I encouraged physicians working among the Igbo ethnic group in South Eastern Nigeria to send to me surgical specimens provided they were preserved in formol-saline and were accompanied by well filled Request Forms. Having kept personal copies of all the Reports, it was relatively easy to amass materials since 1970. Hence, the 2 cases, which were found to exhibit both colonic and renal growths, are deemed to be worthy of documentation.
Case Reports
1. NC, a 50-year-old female consulted Dr. Attah at the University of Nigeria Teaching Hospital, Enugu, for a painful left flank of a year’s duration. There was weight loss. An ovoid, firm 10 x 14 renal mass was noted. X-Ray showed non functional kidney. Ultra sound revealed cancer invasion of the sigmoid colon and part of the descending colon. Nephrectomy and colectomy were carried out.

The specimen consisted of a 10 x 5 cm kidney and 40 cm colon, both being fused centrally by a 10 x 8 x 7 cm hemorrhagic firm mass. On section, the mass was polypoid and also cystic and contained soft discolored materials. Part of the kidney and bowel were infiltrated by tumor tissue. On microscopy, well differentiated carcinoma without clear cell changes could be made out, indicating that the renal growth was a secondary.

2. IJ, a 50-year-old female, consulted Dr. Nkire at the Eastern Nigeria Medical Center, Enugu, on account of a mass in the right flank since 2 years. Nausea, abdominal pain and weight loss were noteworthy. At laparotomy, a 5 x 4 cm firm tumor of the ascending colon was extending from the ileocecal junction up to 2 cm along the ascending colon. It partly narrowed the lumen. The kidney measured 10 x 6 x 1.2 cm. On section, a suspicious area 2 cm across was noted at its proximal end. On microscopy, the colonic growth was a well differentiated, tall columnar, mucin producing carcinoma. It invaded the coats and reached beyond the serosa. The kidney was involved, the growth compressing its parenchyma. Colonic adenocarcinoma was diagnosed with renal metastasis.
Turkish authors documented a patient with left colon cancer and isolated metastasis to the right kidney [5]. They called it a “very rare event” and attributed it to blood-borne metastasis. Other examples were found on searching the literature [6,7].

Elsewhere [8], I reviewed the wide problem of “hematoginous metastasis” from the historical angle actually; I also dealt with the fundamental differences between direct spread and metastatic spread [9]. In this context, there is the relative fewness of the metastasis to the kidney and spleen [10,11].
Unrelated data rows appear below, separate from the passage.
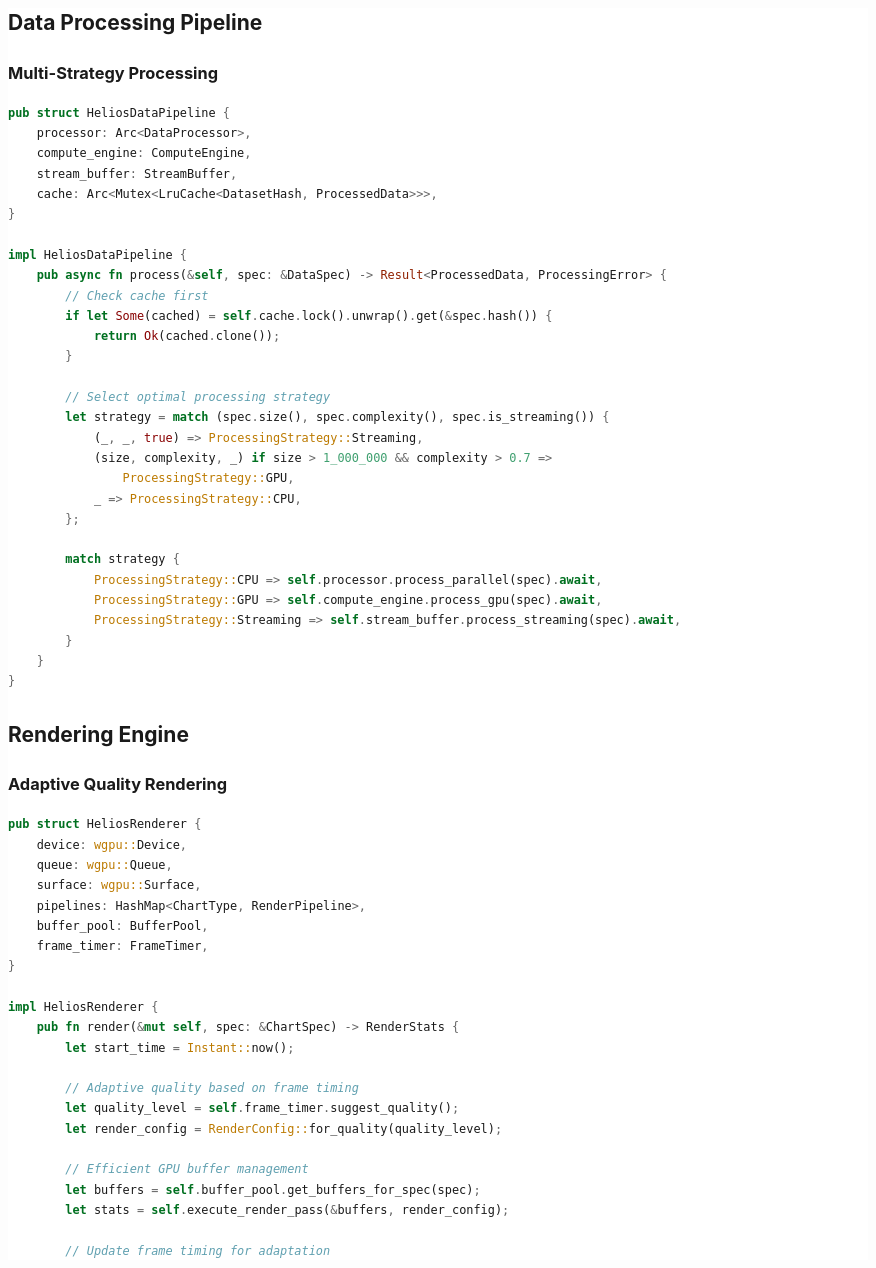 ## Data Processing Pipeline

### Multi-Strategy Processing

```rust
pub struct HeliosDataPipeline {
    processor: Arc<DataProcessor>,
    compute_engine: ComputeEngine,
    stream_buffer: StreamBuffer,
    cache: Arc<Mutex<LruCache<DatasetHash, ProcessedData>>>,
}

impl HeliosDataPipeline {
    pub async fn process(&self, spec: &DataSpec) -> Result<ProcessedData, ProcessingError> {
        // Check cache first
        if let Some(cached) = self.cache.lock().unwrap().get(&spec.hash()) {
            return Ok(cached.clone());
        }
        
        // Select optimal processing strategy
        let strategy = match (spec.size(), spec.complexity(), spec.is_streaming()) {
            (_, _, true) => ProcessingStrategy::Streaming,
            (size, complexity, _) if size > 1_000_000 && complexity > 0.7 => 
                ProcessingStrategy::GPU,
            _ => ProcessingStrategy::CPU,
        };
        
        match strategy {
            ProcessingStrategy::CPU => self.processor.process_parallel(spec).await,
            ProcessingStrategy::GPU => self.compute_engine.process_gpu(spec).await,
            ProcessingStrategy::Streaming => self.stream_buffer.process_streaming(spec).await,
        }
    }
}
```

## Rendering Engine

### Adaptive Quality Rendering

```rust
pub struct HeliosRenderer {
    device: wgpu::Device,
    queue: wgpu::Queue,
    surface: wgpu::Surface,
    pipelines: HashMap<ChartType, RenderPipeline>,
    buffer_pool: BufferPool,
    frame_timer: FrameTimer,
}

impl HeliosRenderer {
    pub fn render(&mut self, spec: &ChartSpec) -> RenderStats {
        let start_time = Instant::now();
        
        // Adaptive quality based on frame timing
        let quality_level = self.frame_timer.suggest_quality();
        let render_config = RenderConfig::for_quality(quality_level);
        
        // Efficient GPU buffer management
        let buffers = self.buffer_pool.get_buffers_for_spec(spec);
        let stats = self.execute_render_pass(&buffers, render_config);
        
        // Update frame timing for adaptation
```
I am persuaded that there is need to recognize that what is seemingly direct spread is actually metastatic spread. A good example is the problem of lymph node cum pancreas relationship which I explained with lung cancer spreading to the pancreas and its abutting lymph nodes [12]. This was possible because of employing the mono-block formalin-fixation method for investigating cancer metastasis [13].
In conclusion, Lithuanian authors found that the distant metastases from colorectal cancer most frequently spread to the liver and lungs, metastasis to be kidney being extremely rare [14]. Therefore, this case adds to the world literature of this curious combination. Incidentally, the two cases illustrated here are typical as regards (a) seemingly mere contiguity and (b) strictly sound metastasis.